Youdao Yunbiji, an Evernote-style application developed by Netease in June 2011, claims to have 3 million users as of June. The app supports handwritten notes and allows 1 GB of cloud storage.

Mknote by Shanda Interactive Entertainment Ltd, an IT company in Shanghai, gives 500 MB of free storage for first-time users. They can have another 200 MB of storage by successfully inviting another user.

Libin says he is not worried about local competitors like Youdao and Shanda.

"I think we have a very different approach to doing things, so it will be tough for someone to beat us. We only worry about somebody being more innovative," he says.

The company has secured partnerships with a few local IT companies in China. Right after its May 9 launch, Evernote worked with UC browser, a leading Chinese mobile Internet site that has 200 million users worldwide, to embed its software. Qplus, the open platform of Tencent with more than 100 million users and 80,000 apps, is also reportedly cooperating with Evernote.
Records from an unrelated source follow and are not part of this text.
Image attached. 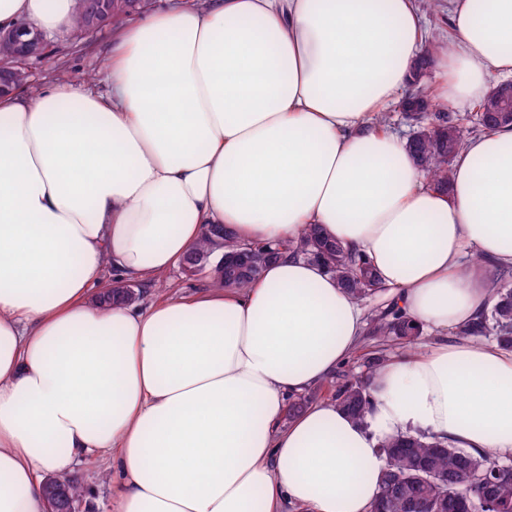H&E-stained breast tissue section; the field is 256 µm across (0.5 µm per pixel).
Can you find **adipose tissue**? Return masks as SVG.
<instances>
[{
    "instance_id": "obj_1",
    "label": "adipose tissue",
    "mask_w": 512,
    "mask_h": 512,
    "mask_svg": "<svg viewBox=\"0 0 512 512\" xmlns=\"http://www.w3.org/2000/svg\"><path fill=\"white\" fill-rule=\"evenodd\" d=\"M75 0H0V32L71 26ZM437 109L512 76V0H448ZM416 0H181L115 30L105 93H0V512L46 475L112 472V512H371L384 440L512 457V349L407 351L364 419L288 402L358 350L367 314L286 243L309 225L366 256L413 320L448 330L512 269V125L470 138L449 188L374 117L424 41ZM210 224L279 260L241 290L104 311L106 280L180 266Z\"/></svg>"
}]
</instances>
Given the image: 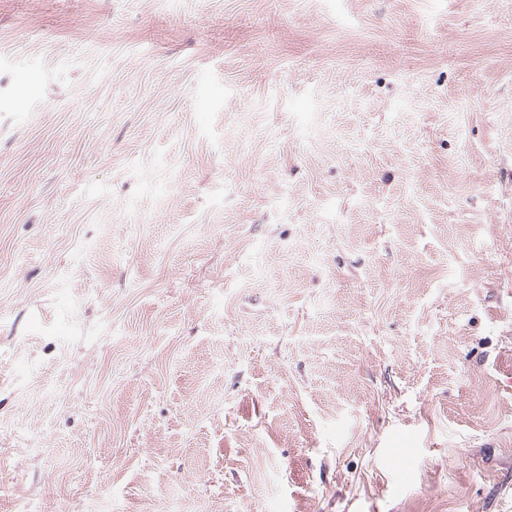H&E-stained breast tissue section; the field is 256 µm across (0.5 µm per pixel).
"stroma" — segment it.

Users of Yinxiang Biji currently can have a free account with limited monthly usage. The company will soon launch a premium pay service for more cloud space. Libin says the company hasn't finalized the price yet. Similarly, Evernote offers both free and premium accounts.
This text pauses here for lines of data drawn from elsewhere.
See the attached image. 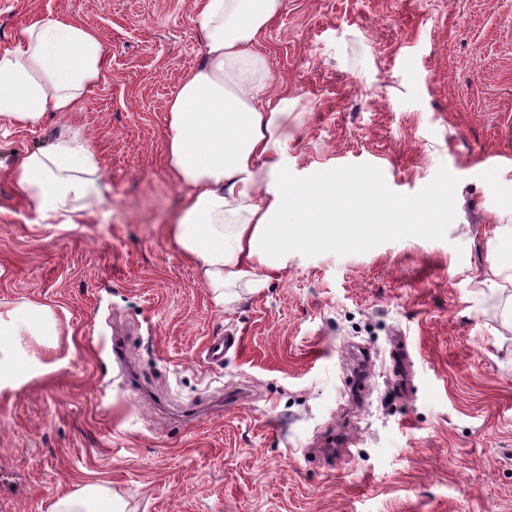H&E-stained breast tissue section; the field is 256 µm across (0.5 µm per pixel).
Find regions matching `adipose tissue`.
Wrapping results in <instances>:
<instances>
[{"label": "adipose tissue", "mask_w": 512, "mask_h": 512, "mask_svg": "<svg viewBox=\"0 0 512 512\" xmlns=\"http://www.w3.org/2000/svg\"><path fill=\"white\" fill-rule=\"evenodd\" d=\"M283 0H203L194 23L205 41V64L187 74L167 113V160L181 191V220L171 232L216 306L224 290L263 288L286 268L298 240L332 241L350 234L358 214L379 221L399 211L373 194L334 180L312 189L289 185L291 100L269 98L256 50ZM103 72L102 46L87 27L42 18L0 53V122L35 127L48 113L69 112ZM18 191L42 220L72 224L89 207L107 205L100 162L88 143L62 138L25 155L13 172ZM54 333L48 307L24 302L0 318V375L27 361L21 330ZM49 512H122L111 490L88 483L54 502Z\"/></svg>", "instance_id": "ef3b65f1"}]
</instances>
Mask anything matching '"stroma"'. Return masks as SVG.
Masks as SVG:
<instances>
[{"label":"stroma","mask_w":512,"mask_h":512,"mask_svg":"<svg viewBox=\"0 0 512 512\" xmlns=\"http://www.w3.org/2000/svg\"><path fill=\"white\" fill-rule=\"evenodd\" d=\"M197 0H0L92 30L104 73L40 126L0 122V314L49 306L37 369L0 385V512L101 482L125 512H512V0H284L257 49L288 92V181L359 175L405 208L294 249L216 307L170 233L168 104L206 59ZM80 134L110 204L37 223L12 171ZM437 195L451 215L417 210ZM235 333L223 364L204 358ZM123 337L129 386L111 344ZM405 350L411 387L390 370Z\"/></svg>","instance_id":"obj_1"}]
</instances>
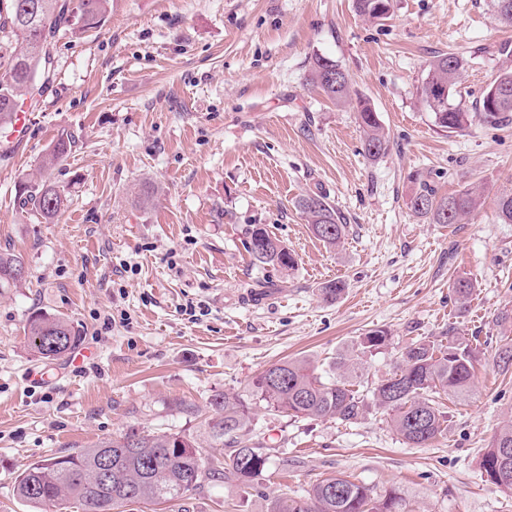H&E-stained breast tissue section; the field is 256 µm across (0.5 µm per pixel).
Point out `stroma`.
I'll return each mask as SVG.
<instances>
[{"instance_id":"35a3bbf8","label":"stroma","mask_w":512,"mask_h":512,"mask_svg":"<svg viewBox=\"0 0 512 512\" xmlns=\"http://www.w3.org/2000/svg\"><path fill=\"white\" fill-rule=\"evenodd\" d=\"M446 53L465 59L462 102L474 107L512 67V27L492 0H393L380 21L359 17L354 0H112L100 30L59 35L27 139L0 133V251L29 269L25 287L0 288V512H30L13 486L32 463L131 426L197 434L215 392H245L290 358L334 373L378 328L391 340L360 359L371 383L412 340L451 329L473 339L474 387L444 397L443 438L412 447L374 407L352 425L259 408L240 439L269 454L264 480L221 478L133 512H267L270 498L339 475L399 493L405 512H512V494L481 468L512 418V370L497 364L512 340V224L496 212L512 193V124H434L420 87ZM318 56L349 73L350 102L307 83ZM359 97L388 137L374 160ZM63 130L77 145L52 177L70 204L47 224L18 206L16 186ZM422 180L442 195L479 187L482 204L464 223H428L406 205ZM146 182L157 193L143 207ZM314 193L345 217L341 247L297 210ZM256 224L295 253L293 269L254 262ZM459 277L475 285L463 306ZM333 279L347 290L329 303L320 288ZM37 314L69 319L90 358L30 351Z\"/></svg>"}]
</instances>
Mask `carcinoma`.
Wrapping results in <instances>:
<instances>
[{"label": "carcinoma", "mask_w": 512, "mask_h": 512, "mask_svg": "<svg viewBox=\"0 0 512 512\" xmlns=\"http://www.w3.org/2000/svg\"><path fill=\"white\" fill-rule=\"evenodd\" d=\"M110 0H0V130L13 126L20 102L35 107L54 71V46L58 34H84L100 29ZM356 13L369 20L387 17L391 0H354ZM496 19L512 25V0H493ZM465 60L442 54L428 65L421 97L434 123L458 133L477 117L493 125L512 123V68L504 70L483 92L474 111L458 100V83ZM309 82L336 104L351 97L350 75L336 61L315 57ZM356 119L363 131L364 150L376 158L386 150V135L368 100L359 98ZM75 137L61 132L44 157L39 175L19 181L16 189L22 205L29 206L46 224H53L68 207L66 188L46 173L75 147ZM474 189L440 195L429 183L407 200L408 208L431 224H459L480 205ZM313 235L330 247L344 243V217L320 194L297 201ZM248 251L254 261L288 270L295 266L293 254L265 227L257 224L250 232ZM26 266L22 256L0 252V287H19L27 278L15 272ZM346 285L341 280L323 284L326 301L338 299ZM80 341L74 326L63 317L36 315L28 324L26 343L45 359L68 353ZM383 330L368 332L360 342L359 354H371L386 345ZM477 356L469 340L448 330V343L427 337L409 343L400 353L396 369L366 392L358 390L360 378L353 358L336 361L339 374L324 377L315 373L306 358L289 359L260 372L248 390V397L216 392L209 399L213 411L204 420L201 437L180 432L131 428L123 435L103 439L77 452L35 462L15 479L13 492L35 512H53L61 502L82 506L86 512H116L128 503L180 500L198 490L212 477L233 478L252 487L265 476L269 456L263 446L243 445L240 433L248 428L253 410L262 406L291 417L336 420L354 424L370 406L381 409L395 433L414 447H423L445 434L448 411L440 402L450 392L467 395L473 387ZM233 448L230 455L220 448ZM512 448V419L506 421L481 460V468L494 479L498 450ZM112 457V491L101 488L100 461ZM403 499L397 495L377 496L363 484L345 477H329L314 484L303 495L284 492L273 498L267 512H402Z\"/></svg>", "instance_id": "cac0c4a2"}]
</instances>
Yan Huawen, an analyst with iResearch, a Beijing-based consultancy, says that Evernote may have a stable flow of income by providing both free and premium services, but that the limited usage of 60 MBfor free users per month  may hinder growth in the beginning. Evernote, Yan says, must also take note of the habits of Chinese users.
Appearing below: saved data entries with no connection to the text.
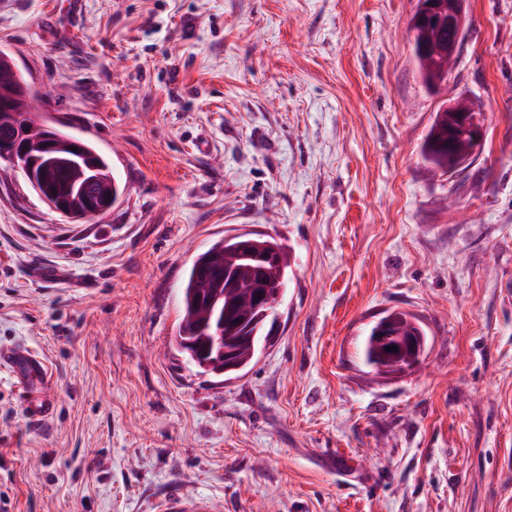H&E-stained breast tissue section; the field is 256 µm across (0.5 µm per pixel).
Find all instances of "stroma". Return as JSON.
I'll return each instance as SVG.
<instances>
[{
    "label": "stroma",
    "instance_id": "obj_1",
    "mask_svg": "<svg viewBox=\"0 0 512 512\" xmlns=\"http://www.w3.org/2000/svg\"><path fill=\"white\" fill-rule=\"evenodd\" d=\"M447 81L418 0H0V50L122 194L72 223L0 184V345L42 353L55 414L0 368V512H512V0H467ZM465 97L485 135L444 173L421 147ZM287 252L269 340L231 379L169 341L199 252ZM419 318L387 379L364 343ZM439 5L433 8L439 14H446L448 17L437 19L429 24L427 5H420L419 18L424 24H414L413 29L416 31L414 37V53L418 61L421 75L424 82L432 86L441 83L448 78L449 68L447 62L443 61L442 56L434 57L432 53L428 56L423 55L422 48L430 46L432 49H444L448 45V56L456 53L462 43V34L468 19L466 13V0H442ZM447 1V2H446ZM448 21L453 22L457 30V34L453 40V32L448 29ZM254 240L257 242V244H254L252 247V249L255 252L266 253L271 249L270 246H273L277 249L278 263L275 266L274 271L271 273V276H273L275 278L282 277L283 282L286 284L287 276H288L287 269L289 266L286 261V257H285L284 251L282 249V246L280 244H278L276 241H274L272 238H268L266 236L257 237V238H254ZM389 314L392 316L395 330L402 332L406 336L400 335L387 324V321H384L381 326L382 336H376V322L370 329L368 339L369 336H376L378 353L382 360L380 366L382 376L394 378L403 374L405 370L419 360L424 352L425 344L417 340L415 336L410 335L417 334L418 336H426V333L419 320L414 315L393 310L384 312V316L381 318ZM368 339H366L367 342H365L364 356L366 363L372 366V350L368 346ZM389 346H397L398 351H386V347Z\"/></svg>",
    "mask_w": 512,
    "mask_h": 512
}]
</instances>
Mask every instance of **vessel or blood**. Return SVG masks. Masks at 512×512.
Returning <instances> with one entry per match:
<instances>
[{
  "mask_svg": "<svg viewBox=\"0 0 512 512\" xmlns=\"http://www.w3.org/2000/svg\"><path fill=\"white\" fill-rule=\"evenodd\" d=\"M0 366L11 373L30 420L40 421L54 414L53 379L44 357L23 345L0 347Z\"/></svg>",
  "mask_w": 512,
  "mask_h": 512,
  "instance_id": "obj_1",
  "label": "vessel or blood"
}]
</instances>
"Evernote allows users to take notes more conveniently, but Chinese users prefer to use online storage websites for document saving and sharing. It is a different concept," Yan says.

She says that online storage websites such as 115file.com and DBank already have a large following. Users can download and upload documents, including movies, on these sharing sites. Data from iResearch shows that by March 2012, online file-storage sites registered 86 million users.

"To win more Chinese users, Evernote has to make some adjustments to its core functions," says Yan, who did not specify what changes Evernote should undertake.

Yinxiang Biji's Beijing office currently has eight employees. It is expected to hire hundreds more, for customer service support, design and development, in the next few years.

Although China is forecast by research company eMarketer to become the second-largest market for online ad spending in the world, Yinxiang Biji users do not have to worry about the company selling or sharing their data with any partners or advertisers, according to Evernote's bylaws.

"We are not investing in China just to sell stuff to the Chinese people. We are thinking of making products for our partners and developers. The goal is to introduce great products to the world," Libin says.

For now, he has no concrete plans for Yinxiang Biji in the next few years, because "China has a very quick changing environment".

"The main thing is we don't really know. There are so much changes and uncertainties. So we can't have a very rigid plan."